** SOURCE DATA follows **

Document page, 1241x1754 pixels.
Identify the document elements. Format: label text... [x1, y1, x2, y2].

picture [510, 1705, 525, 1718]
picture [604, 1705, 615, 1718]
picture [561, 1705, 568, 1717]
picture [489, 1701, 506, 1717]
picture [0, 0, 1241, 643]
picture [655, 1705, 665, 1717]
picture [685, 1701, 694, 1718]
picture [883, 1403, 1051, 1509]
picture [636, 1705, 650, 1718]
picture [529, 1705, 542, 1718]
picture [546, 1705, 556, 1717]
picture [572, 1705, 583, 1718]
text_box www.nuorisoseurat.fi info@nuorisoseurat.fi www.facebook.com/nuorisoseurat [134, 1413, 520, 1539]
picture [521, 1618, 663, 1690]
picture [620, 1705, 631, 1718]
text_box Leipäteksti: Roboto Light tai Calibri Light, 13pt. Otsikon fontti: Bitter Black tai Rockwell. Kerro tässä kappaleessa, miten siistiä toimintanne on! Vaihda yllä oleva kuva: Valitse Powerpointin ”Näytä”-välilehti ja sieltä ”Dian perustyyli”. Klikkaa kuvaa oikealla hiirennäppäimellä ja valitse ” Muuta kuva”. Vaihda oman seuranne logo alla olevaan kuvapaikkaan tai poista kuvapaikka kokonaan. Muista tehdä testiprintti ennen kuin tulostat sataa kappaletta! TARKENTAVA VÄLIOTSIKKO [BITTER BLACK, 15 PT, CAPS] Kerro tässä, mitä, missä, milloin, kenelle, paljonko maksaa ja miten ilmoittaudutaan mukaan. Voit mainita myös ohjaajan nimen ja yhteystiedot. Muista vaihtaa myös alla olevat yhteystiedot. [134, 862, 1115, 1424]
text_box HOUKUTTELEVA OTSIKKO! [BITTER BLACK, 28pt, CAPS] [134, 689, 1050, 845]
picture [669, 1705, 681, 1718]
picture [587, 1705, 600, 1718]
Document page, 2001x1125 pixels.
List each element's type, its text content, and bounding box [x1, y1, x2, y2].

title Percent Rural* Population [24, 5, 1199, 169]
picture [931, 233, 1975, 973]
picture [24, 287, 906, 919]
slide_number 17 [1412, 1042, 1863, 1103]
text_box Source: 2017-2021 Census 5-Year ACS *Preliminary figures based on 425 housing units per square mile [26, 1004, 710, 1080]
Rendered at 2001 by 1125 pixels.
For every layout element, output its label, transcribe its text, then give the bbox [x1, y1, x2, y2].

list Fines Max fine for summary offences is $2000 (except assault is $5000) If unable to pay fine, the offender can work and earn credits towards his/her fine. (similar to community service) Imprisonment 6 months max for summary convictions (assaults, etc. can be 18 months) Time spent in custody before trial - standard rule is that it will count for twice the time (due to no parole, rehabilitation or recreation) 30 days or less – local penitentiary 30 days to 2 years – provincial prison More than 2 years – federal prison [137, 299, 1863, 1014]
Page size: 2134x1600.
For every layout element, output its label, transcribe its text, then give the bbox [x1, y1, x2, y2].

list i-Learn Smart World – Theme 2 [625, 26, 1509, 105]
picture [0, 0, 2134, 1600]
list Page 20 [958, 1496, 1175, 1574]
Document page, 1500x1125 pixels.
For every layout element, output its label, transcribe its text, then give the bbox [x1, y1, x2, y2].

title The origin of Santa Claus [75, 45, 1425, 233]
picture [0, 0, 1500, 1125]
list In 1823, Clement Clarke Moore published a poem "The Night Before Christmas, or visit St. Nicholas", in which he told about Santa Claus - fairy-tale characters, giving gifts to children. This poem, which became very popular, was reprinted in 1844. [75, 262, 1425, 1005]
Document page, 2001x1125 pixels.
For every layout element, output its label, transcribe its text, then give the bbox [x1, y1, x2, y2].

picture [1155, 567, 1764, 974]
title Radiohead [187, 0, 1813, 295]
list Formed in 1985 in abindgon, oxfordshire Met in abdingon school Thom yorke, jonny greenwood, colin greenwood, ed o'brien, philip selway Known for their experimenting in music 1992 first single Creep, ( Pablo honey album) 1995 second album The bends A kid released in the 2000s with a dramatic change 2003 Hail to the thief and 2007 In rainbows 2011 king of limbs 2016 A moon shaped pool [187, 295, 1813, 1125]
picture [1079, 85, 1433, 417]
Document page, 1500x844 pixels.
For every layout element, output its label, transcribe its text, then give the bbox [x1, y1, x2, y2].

** End of SOURCE DATA **

- _EXERCISE_:
Print out every record, character for character.

- _TASK SOLUTION_:
Document page, 1241x1754 pixels.
Identify the document elements. Format: label text... [x1, y1, x2, y2].

picture [510, 1705, 525, 1718]
picture [604, 1705, 615, 1718]
picture [561, 1705, 568, 1717]
picture [489, 1701, 506, 1717]
picture [0, 0, 1241, 643]
picture [655, 1705, 665, 1717]
picture [685, 1701, 694, 1718]
picture [883, 1403, 1051, 1509]
picture [636, 1705, 650, 1718]
picture [529, 1705, 542, 1718]
picture [546, 1705, 556, 1717]
picture [572, 1705, 583, 1718]
text_box www.nuorisoseurat.fi info@nuorisoseurat.fi www.facebook.com/nuorisoseurat [134, 1413, 520, 1539]
picture [521, 1618, 663, 1690]
picture [620, 1705, 631, 1718]
text_box Leipäteksti: Roboto Light tai Calibri Light, 13pt. Otsikon fontti: Bitter Black tai Rockwell. Kerro tässä kappaleessa, miten siistiä toimintanne on! Vaihda yllä oleva kuva: Valitse Powerpointin ”Näytä”-välilehti ja sieltä ”Dian perustyyli”. Klikkaa kuvaa oikealla hiirennäppäimellä ja valitse ” Muuta kuva”. Vaihda oman seuranne logo alla olevaan kuvapaikkaan tai poista kuvapaikka kokonaan. Muista tehdä testiprintti ennen kuin tulostat sataa kappaletta! TARKENTAVA VÄLIOTSIKKO [BITTER BLACK, 15 PT, CAPS] Kerro tässä, mitä, missä, milloin, kenelle, paljonko maksaa ja miten ilmoittaudutaan mukaan. Voit mainita myös ohjaajan nimen ja yhteystiedot. Muista vaihtaa myös alla olevat yhteystiedot. [134, 862, 1115, 1424]
text_box HOUKUTTELEVA OTSIKKO! [BITTER BLACK, 28pt, CAPS] [134, 689, 1050, 845]
picture [669, 1705, 681, 1718]
picture [587, 1705, 600, 1718]
Document page, 2001x1125 pixels.
List each element's type, its text content, and bounding box [x1, y1, x2, y2].

title Percent Rural* Population [24, 5, 1199, 169]
picture [931, 233, 1975, 973]
picture [24, 287, 906, 919]
slide_number 17 [1412, 1042, 1863, 1103]
text_box Source: 2017-2021 Census 5-Year ACS *Preliminary figures based on 425 housing units per square mile [26, 1004, 710, 1080]
Rendered at 2001 by 1125 pixels.
For every layout element, output its label, transcribe its text, then give the bbox [x1, y1, x2, y2].

list Fines Max fine for summary offences is $2000 (except assault is $5000) If unable to pay fine, the offender can work and earn credits towards his/her fine. (similar to community service) Imprisonment 6 months max for summary convictions (assaults, etc. can be 18 months) Time spent in custody before trial - standard rule is that it will count for twice the time (due to no parole, rehabilitation or recreation) 30 days or less – local penitentiary 30 days to 2 years – provincial prison More than 2 years – federal prison [137, 299, 1863, 1014]
Page size: 2134x1600.
For every layout element, output its label, transcribe its text, then give the bbox [x1, y1, x2, y2].

list i-Learn Smart World – Theme 2 [625, 26, 1509, 105]
picture [0, 0, 2134, 1600]
list Page 20 [958, 1496, 1175, 1574]
Document page, 1500x1125 pixels.
For every layout element, output its label, transcribe its text, then give the bbox [x1, y1, x2, y2].

title The origin of Santa Claus [75, 45, 1425, 233]
picture [0, 0, 1500, 1125]
list In 1823, Clement Clarke Moore published a poem "The Night Before Christmas, or visit St. Nicholas", in which he told about Santa Claus - fairy-tale characters, giving gifts to children. This poem, which became very popular, was reprinted in 1844. [75, 262, 1425, 1005]
Document page, 2001x1125 pixels.
For every layout element, output its label, transcribe its text, then give the bbox [x1, y1, x2, y2].

picture [1155, 567, 1764, 974]
title Radiohead [187, 0, 1813, 295]
list Formed in 1985 in abindgon, oxfordshire Met in abdingon school Thom yorke, jonny greenwood, colin greenwood, ed o'brien, philip selway Known for their experimenting in music 1992 first single Creep, ( Pablo honey album) 1995 second album The bends A kid released in the 2000s with a dramatic change 2003 Hail to the thief and 2007 In rainbows 2011 king of limbs 2016 A moon shaped pool [187, 295, 1813, 1125]
picture [1079, 85, 1433, 417]
Document page, 1500x844 pixels.
For every layout element, output its label, transcribe its text, then give the bbox [x1, y1, x2, y2].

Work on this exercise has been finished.